An 8-(Diazomethyl) Quinoline Derivatized Acyl-CoA in Silico Mass Spectral Library Reveals the Landscape of Acyl-CoA in Aging Mouse Organs

Abstract

Acyl-Coenzyme As (acyl-CoAs) are essential intermediates to incorporate carboxylic acids into the bioactive metabolic network across all species, which play important roles in lipid remodeling, fatty acids, and xenobiotic carboxylic metabolism. However, due to the poor liquid chromatographic behavior, the relatively low mass spectrometry (MS) sensitivity, and lack of authentic standards for annotation, the in-depth untargeted profiling of acyl-CoAs is challenging.
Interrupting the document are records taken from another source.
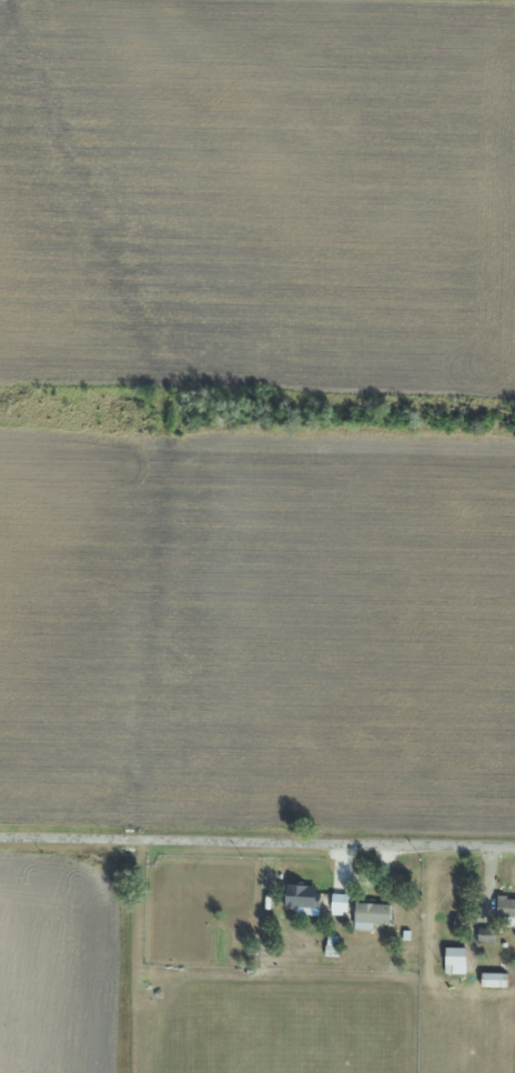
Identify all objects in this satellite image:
road: (257, 847)
building: (331, 901)
building: (504, 909)
building: (372, 913)
building: (482, 935)
building: (451, 960)
crop: (55, 967)
building: (489, 980)

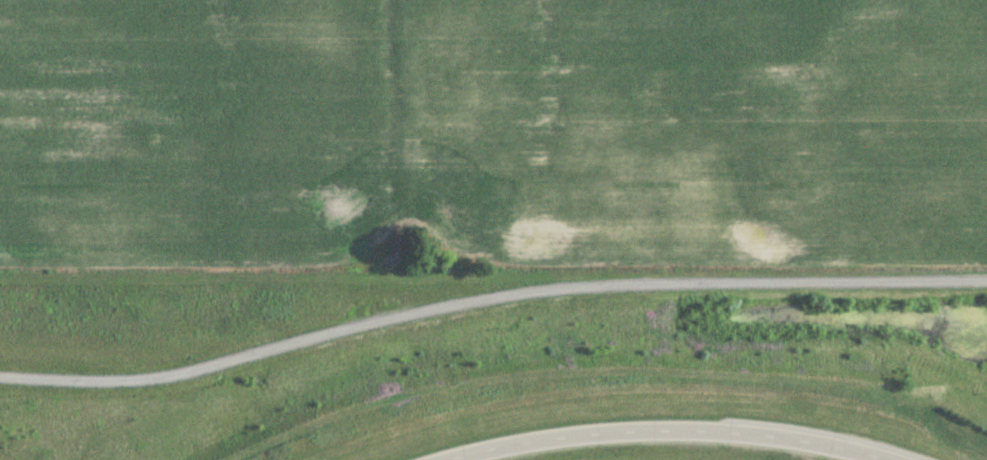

We developed a chemical derivatization strategy of acyl-CoAs by employing 8-(diazomethyl) quinoline (8-DMQ) as the labeling reagent, which increased the detection sensitivity by 625-fold with good peak shapes. By applying the MS/MS fragmentation rules learned from the MS/MS spectra of 8-DMQ-acyl-CoA authentic standards, an 8-DMQ-acyl-CoA in silico mass spectral library containing 33,344 high-resolution tandem mass spectra of 8,336 acyl-CoA species was created. The in silico library facilitated the high-throughput and automatic annotation of acyl-CoA using multiple metabolomic data processing tools, such as NIST MS Search and MSDIAL. The feasibility of the in silico library in a complex sample was demonstrated by profiling endogenous acyl-CoAs in multiple organs of an aging mouse. 53 acyl-CoA species were annotated, including 12 oxidized fatty acyl-CoAs and 3 novel nonfatty acyl-CoAs. False positive annotations were further screened by developing an eXtreme Gradient Boosting (XGBoost) based retention time prediction model. The organ distribution and the aging dynamics of acyl-CoAs in a mouse model were discussed for the first time, which helped to elucidate the organ-specific function of acyl-CoAs and the role of different acyl-CoA species during aging.